*** Extracted data

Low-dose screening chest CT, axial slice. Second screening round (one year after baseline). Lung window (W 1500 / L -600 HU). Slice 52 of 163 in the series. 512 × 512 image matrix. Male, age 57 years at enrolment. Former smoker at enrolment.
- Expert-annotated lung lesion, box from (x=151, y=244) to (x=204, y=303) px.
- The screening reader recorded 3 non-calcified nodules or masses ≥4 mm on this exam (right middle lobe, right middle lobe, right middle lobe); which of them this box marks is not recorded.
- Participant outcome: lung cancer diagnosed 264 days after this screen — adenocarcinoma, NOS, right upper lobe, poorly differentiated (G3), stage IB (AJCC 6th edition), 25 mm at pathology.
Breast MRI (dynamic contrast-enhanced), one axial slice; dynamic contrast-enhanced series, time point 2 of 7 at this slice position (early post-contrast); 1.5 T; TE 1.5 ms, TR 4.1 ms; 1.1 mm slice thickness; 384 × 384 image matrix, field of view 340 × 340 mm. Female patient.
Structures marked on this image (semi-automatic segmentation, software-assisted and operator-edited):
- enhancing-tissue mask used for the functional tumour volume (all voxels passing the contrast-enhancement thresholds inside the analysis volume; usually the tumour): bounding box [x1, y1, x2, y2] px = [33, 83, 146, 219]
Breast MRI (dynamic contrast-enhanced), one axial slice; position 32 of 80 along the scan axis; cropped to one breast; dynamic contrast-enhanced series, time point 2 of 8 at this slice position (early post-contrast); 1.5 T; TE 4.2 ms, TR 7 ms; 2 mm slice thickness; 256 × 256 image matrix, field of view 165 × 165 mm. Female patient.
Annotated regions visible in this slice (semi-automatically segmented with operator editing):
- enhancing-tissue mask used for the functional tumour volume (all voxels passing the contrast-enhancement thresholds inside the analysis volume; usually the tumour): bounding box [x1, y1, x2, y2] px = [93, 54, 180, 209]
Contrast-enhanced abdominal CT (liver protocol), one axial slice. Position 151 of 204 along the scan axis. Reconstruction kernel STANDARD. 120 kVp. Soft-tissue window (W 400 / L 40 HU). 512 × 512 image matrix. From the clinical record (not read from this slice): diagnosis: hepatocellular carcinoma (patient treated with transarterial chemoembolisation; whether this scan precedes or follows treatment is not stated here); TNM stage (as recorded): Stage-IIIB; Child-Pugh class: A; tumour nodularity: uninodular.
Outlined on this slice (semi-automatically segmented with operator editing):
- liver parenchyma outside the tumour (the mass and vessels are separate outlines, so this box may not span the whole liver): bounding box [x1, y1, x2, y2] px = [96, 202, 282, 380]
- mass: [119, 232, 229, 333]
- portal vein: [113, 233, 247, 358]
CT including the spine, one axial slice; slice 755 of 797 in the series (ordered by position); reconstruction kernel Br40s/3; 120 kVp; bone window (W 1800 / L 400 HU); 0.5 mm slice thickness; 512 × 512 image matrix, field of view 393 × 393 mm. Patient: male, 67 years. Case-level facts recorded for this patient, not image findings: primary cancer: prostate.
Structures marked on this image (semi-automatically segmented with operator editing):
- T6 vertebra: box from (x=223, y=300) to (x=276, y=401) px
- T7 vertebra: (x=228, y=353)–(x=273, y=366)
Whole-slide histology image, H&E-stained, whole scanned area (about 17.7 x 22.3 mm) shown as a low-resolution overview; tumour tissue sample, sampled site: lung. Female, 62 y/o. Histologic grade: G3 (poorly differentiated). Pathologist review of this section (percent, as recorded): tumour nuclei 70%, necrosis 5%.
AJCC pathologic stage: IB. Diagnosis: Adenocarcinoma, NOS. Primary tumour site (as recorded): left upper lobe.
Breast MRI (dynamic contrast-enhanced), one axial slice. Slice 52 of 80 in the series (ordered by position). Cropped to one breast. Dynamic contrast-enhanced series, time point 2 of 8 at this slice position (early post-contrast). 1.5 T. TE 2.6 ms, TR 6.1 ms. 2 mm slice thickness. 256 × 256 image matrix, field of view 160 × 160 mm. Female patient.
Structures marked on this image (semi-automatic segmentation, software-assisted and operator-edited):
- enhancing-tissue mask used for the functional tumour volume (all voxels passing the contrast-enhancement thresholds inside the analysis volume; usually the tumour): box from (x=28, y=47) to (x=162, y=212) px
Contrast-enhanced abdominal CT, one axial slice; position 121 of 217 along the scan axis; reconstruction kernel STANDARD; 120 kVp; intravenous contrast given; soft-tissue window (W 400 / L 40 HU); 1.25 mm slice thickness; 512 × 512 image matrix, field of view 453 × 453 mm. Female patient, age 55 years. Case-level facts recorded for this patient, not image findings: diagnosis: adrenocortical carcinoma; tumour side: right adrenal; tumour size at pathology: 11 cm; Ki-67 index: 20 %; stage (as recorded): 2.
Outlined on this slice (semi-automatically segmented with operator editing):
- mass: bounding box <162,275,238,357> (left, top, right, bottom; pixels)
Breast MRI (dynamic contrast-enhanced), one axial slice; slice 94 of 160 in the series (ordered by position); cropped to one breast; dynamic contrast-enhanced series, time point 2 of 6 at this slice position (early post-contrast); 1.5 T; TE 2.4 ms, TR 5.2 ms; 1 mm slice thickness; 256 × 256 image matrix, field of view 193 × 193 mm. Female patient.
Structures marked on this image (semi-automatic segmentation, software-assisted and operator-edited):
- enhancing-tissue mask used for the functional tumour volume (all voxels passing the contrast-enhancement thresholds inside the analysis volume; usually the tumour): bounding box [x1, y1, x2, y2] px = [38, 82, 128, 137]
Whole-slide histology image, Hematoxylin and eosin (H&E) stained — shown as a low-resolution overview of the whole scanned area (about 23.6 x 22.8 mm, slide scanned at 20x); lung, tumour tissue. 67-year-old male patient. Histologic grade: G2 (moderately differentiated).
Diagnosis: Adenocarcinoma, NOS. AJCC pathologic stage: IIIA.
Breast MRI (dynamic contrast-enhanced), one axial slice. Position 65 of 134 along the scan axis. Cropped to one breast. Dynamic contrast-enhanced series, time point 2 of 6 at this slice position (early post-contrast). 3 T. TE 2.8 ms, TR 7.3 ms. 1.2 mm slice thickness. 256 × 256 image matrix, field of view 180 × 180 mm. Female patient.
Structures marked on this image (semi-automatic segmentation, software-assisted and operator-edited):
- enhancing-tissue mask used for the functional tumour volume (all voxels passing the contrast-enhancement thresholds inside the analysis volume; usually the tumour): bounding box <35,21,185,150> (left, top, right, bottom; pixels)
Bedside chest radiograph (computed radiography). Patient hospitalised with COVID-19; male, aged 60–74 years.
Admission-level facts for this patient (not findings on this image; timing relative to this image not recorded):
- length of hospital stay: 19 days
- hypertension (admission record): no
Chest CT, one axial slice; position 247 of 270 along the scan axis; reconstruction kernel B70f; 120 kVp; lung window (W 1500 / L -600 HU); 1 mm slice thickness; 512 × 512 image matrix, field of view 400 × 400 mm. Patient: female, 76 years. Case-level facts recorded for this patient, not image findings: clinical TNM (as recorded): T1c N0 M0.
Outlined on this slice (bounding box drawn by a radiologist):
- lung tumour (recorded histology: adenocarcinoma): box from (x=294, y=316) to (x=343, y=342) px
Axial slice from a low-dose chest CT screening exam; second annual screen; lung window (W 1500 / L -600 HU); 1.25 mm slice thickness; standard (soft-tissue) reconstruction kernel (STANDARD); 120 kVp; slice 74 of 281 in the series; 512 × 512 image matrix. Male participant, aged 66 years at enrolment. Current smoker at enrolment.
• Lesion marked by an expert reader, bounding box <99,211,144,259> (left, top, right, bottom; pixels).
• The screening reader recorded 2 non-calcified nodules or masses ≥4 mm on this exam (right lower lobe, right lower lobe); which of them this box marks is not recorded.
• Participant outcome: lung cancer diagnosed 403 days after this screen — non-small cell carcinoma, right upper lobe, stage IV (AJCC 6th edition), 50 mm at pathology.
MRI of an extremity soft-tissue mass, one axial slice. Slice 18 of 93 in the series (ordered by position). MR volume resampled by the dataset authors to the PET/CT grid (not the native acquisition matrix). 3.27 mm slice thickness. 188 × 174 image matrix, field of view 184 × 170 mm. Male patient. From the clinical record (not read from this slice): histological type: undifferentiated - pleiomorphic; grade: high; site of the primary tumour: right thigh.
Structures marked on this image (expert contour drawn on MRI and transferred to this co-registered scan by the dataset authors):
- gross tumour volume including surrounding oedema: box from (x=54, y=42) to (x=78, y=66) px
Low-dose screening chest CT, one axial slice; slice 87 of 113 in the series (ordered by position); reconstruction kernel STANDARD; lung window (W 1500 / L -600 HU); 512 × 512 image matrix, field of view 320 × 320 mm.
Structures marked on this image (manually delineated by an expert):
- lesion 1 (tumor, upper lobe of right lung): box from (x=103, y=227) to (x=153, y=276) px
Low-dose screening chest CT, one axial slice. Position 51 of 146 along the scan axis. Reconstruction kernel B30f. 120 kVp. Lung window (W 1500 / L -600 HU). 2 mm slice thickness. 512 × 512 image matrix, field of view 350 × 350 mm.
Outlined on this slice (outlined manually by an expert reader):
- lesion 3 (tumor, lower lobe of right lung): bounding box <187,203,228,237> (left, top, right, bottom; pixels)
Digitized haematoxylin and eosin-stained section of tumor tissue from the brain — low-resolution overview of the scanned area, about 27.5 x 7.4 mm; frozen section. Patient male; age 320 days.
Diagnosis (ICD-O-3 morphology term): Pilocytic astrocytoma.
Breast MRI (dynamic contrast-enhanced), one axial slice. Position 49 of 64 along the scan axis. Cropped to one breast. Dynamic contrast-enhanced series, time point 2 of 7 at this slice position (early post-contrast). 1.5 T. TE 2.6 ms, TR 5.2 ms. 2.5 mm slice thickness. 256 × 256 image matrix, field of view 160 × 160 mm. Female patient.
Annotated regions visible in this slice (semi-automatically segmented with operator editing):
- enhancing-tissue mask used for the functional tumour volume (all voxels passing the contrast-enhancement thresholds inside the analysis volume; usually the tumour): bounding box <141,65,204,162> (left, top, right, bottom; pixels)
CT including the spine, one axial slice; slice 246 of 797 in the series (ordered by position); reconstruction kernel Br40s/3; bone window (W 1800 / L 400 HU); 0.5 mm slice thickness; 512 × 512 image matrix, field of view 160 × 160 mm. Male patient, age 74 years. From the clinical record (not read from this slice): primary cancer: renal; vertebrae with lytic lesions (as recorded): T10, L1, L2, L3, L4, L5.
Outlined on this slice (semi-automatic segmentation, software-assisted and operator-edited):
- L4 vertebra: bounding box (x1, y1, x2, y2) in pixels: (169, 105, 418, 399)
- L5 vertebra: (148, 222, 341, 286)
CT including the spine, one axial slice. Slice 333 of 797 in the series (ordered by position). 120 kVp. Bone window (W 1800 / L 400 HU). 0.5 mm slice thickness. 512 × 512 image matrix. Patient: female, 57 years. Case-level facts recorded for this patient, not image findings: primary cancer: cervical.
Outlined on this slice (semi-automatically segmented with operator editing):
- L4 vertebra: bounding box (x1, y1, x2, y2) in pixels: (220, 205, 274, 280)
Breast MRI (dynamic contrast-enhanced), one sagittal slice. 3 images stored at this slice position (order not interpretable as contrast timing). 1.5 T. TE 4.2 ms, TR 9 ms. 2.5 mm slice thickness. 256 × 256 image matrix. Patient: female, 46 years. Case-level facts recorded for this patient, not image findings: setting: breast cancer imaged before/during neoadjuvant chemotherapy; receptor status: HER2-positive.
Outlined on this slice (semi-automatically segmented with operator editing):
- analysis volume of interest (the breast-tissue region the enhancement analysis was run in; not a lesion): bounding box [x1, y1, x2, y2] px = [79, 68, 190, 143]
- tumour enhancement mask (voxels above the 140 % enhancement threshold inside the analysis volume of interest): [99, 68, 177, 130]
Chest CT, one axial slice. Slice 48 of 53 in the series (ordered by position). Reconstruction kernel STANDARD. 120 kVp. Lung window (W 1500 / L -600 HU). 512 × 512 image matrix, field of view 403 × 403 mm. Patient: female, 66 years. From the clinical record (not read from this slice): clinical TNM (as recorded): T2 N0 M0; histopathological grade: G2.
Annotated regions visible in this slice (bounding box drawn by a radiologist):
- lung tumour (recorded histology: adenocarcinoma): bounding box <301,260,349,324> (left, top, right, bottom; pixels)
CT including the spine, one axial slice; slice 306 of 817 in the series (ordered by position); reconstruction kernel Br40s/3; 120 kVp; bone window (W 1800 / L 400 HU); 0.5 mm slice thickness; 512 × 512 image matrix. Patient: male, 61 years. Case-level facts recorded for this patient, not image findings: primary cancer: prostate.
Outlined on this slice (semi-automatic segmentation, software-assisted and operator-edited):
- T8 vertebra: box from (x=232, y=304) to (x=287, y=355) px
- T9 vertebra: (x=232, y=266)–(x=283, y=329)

******

Task goal:
All lines in the data above from the one with "Structures marked on this image (expert" through the one with "Digitized haematoxylin and" must be repeated exactly, and no others.

Reply to the exercise:
Structures marked on this image (expert contour drawn on MRI and transferred to this co-registered scan by the dataset authors):
- gross tumour volume including surrounding oedema: box from (x=54, y=42) to (x=78, y=66) px
Low-dose screening chest CT, one axial slice; slice 87 of 113 in the series (ordered by position); reconstruction kernel STANDARD; lung window (W 1500 / L -600 HU); 512 × 512 image matrix, field of view 320 × 320 mm.
Structures marked on this image (manually delineated by an expert):
- lesion 1 (tumor, upper lobe of right lung): box from (x=103, y=227) to (x=153, y=276) px
Low-dose screening chest CT, one axial slice. Position 51 of 146 along the scan axis. Reconstruction kernel B30f. 120 kVp. Lung window (W 1500 / L -600 HU). 2 mm slice thickness. 512 × 512 image matrix, field of view 350 × 350 mm.
Outlined on this slice (outlined manually by an expert reader):
- lesion 3 (tumor, lower lobe of right lung): bounding box <187,203,228,237> (left, top, right, bottom; pixels)
Digitized haematoxylin and eosin-stained section of tumor tissue from the brain — low-resolution overview of the scanned area, about 27.5 x 7.4 mm; frozen section. Patient male; age 320 days.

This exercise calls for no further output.